Im letzten Jahr hat die Künstlerin, für sie selbst fast unerwartet, dazu gefunden, auch ein dynamisches Zentrum ihrer neuen Heimatstadt zu entdecken. Als Fotografin für einen Bildband über die Stadt Bad Kissingen lernte sie deren eindrucksvolle Bauten wie das Kurtheater oder die herrlichen Säle des Regentenbaus kennen und lieben, und konnte sie während ihrer Aufnahmen zur Zeit des "Kissinger Sommer" auch belebt von interessanten und berühmten Persönlichkeiten erleben.

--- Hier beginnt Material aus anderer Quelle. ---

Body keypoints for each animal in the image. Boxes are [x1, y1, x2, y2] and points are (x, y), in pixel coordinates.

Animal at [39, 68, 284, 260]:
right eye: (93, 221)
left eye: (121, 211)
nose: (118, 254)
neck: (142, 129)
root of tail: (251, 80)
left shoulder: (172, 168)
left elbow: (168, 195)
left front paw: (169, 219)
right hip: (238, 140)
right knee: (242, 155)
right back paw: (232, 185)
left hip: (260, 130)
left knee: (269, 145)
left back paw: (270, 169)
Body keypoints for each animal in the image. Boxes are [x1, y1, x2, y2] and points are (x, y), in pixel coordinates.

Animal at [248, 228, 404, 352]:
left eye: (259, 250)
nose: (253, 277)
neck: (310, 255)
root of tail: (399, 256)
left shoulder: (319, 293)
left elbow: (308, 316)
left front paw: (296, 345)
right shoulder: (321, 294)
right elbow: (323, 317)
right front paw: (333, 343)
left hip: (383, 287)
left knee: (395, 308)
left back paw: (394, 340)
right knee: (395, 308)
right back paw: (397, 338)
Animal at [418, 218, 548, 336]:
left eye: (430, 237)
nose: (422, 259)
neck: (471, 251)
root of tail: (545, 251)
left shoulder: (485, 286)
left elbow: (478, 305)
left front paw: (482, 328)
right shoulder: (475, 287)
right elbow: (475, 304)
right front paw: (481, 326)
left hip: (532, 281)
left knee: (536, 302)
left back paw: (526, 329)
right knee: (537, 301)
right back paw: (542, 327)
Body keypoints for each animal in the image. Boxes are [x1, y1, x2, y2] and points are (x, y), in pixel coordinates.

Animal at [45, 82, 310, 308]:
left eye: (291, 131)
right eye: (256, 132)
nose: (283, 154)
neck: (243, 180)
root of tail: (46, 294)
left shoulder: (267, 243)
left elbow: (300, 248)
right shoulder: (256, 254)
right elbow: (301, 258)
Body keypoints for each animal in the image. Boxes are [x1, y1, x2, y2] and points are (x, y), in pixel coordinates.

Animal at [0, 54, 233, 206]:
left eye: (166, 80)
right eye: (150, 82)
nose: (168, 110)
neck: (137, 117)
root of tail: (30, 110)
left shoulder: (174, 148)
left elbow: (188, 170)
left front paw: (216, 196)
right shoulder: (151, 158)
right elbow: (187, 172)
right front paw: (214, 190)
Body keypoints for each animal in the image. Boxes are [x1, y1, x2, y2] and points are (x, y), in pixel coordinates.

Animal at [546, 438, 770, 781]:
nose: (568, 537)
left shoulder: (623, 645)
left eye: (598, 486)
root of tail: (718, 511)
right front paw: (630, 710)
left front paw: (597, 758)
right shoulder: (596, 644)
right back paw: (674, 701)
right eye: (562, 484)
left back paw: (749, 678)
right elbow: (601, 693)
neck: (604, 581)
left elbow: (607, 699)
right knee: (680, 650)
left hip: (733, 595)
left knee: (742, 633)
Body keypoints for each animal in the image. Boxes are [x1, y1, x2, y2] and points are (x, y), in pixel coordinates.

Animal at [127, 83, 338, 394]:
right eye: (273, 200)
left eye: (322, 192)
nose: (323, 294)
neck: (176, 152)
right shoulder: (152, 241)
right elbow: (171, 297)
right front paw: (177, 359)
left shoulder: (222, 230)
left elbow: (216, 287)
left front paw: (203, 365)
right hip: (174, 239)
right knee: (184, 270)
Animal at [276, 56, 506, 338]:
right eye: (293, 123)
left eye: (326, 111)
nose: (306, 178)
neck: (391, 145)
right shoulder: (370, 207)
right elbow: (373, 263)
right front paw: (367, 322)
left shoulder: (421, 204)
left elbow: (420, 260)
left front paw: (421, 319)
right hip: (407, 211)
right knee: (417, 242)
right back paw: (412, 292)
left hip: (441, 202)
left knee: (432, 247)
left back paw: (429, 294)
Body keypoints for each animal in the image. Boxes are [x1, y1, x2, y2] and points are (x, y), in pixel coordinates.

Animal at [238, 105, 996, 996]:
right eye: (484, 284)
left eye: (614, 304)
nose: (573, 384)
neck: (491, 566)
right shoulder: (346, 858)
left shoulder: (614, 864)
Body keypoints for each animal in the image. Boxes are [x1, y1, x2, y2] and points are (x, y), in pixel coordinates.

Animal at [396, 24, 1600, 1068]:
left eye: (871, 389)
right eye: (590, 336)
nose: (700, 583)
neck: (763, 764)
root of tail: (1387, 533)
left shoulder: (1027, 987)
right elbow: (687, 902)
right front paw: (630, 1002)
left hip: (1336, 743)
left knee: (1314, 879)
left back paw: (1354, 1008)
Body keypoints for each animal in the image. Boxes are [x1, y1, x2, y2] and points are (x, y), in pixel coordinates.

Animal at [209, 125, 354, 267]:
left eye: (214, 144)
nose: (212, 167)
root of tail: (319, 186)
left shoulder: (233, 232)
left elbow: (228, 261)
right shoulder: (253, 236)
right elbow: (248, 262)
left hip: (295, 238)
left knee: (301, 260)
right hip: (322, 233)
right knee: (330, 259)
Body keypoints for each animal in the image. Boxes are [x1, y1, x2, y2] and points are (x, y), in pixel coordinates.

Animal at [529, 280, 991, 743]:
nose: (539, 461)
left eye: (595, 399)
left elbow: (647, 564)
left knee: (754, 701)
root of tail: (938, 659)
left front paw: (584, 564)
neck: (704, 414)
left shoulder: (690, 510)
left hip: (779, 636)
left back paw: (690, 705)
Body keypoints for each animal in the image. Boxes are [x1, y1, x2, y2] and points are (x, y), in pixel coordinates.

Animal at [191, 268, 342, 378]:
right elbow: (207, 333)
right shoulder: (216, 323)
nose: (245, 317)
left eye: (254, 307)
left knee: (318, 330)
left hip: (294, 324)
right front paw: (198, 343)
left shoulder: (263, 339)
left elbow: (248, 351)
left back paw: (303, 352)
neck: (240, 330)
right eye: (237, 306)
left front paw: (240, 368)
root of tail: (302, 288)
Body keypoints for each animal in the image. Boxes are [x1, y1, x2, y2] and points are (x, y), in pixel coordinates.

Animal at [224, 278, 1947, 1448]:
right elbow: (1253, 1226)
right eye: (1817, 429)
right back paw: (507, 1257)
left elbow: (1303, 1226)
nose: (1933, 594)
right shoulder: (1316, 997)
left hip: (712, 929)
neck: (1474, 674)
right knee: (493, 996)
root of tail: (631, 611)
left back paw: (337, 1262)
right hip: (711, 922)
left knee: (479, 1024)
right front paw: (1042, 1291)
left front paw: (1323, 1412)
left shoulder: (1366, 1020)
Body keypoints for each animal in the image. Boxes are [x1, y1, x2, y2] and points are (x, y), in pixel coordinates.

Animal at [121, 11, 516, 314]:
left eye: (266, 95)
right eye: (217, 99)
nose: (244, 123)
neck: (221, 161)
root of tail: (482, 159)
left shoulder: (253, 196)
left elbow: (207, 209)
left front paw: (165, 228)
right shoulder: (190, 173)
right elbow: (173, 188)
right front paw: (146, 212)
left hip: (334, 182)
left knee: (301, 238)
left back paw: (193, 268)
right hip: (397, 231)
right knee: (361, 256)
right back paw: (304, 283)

Viele ihrer neuen Arbeiten beschäftigen sich mit diesen Eindrücken: Künstler bei den Proben - mehrere Studien zu David Garrett im Max-Littmann-Saal, ein ungenanntes Streichquartett von hinten im Park, Semion Skigin allein auf der Bühne, ins Klavierüben versunken - oder Details aus den Räumen und dem Foyer des Regentenbaus ebenso wie eine in ihrer Farbgebung sehr eindrückliche Studie einer Menschenmenge in der Ludwigstraße vor Kissingens schönen Fassaden.

Spannung wird erzeugt

In diesen Arbeiten verbindet Frau Kochanowski die Fähigkeiten der Fotografin mit denen der Malerin. Sie benutzt Fotodrucke auf Leinwand als Grundlage malerischer Kompositionen, die durch Übermaltechnik oder auch Collagierung spannende Kunstwerke entstehen lassen, da sie das fotografisch Abbildbare in Beziehung setzen mit der der Künstlerin eigenen Fantasie und Kreativität.
Romana Kochanowski ist mit ihren Kissingen-Bildern im Land ihrer Vorfahren und in Bad Kissingen angekommen, wie ihre Frühjahrs-Atelierschau eindrucksvoll beweisen konnte.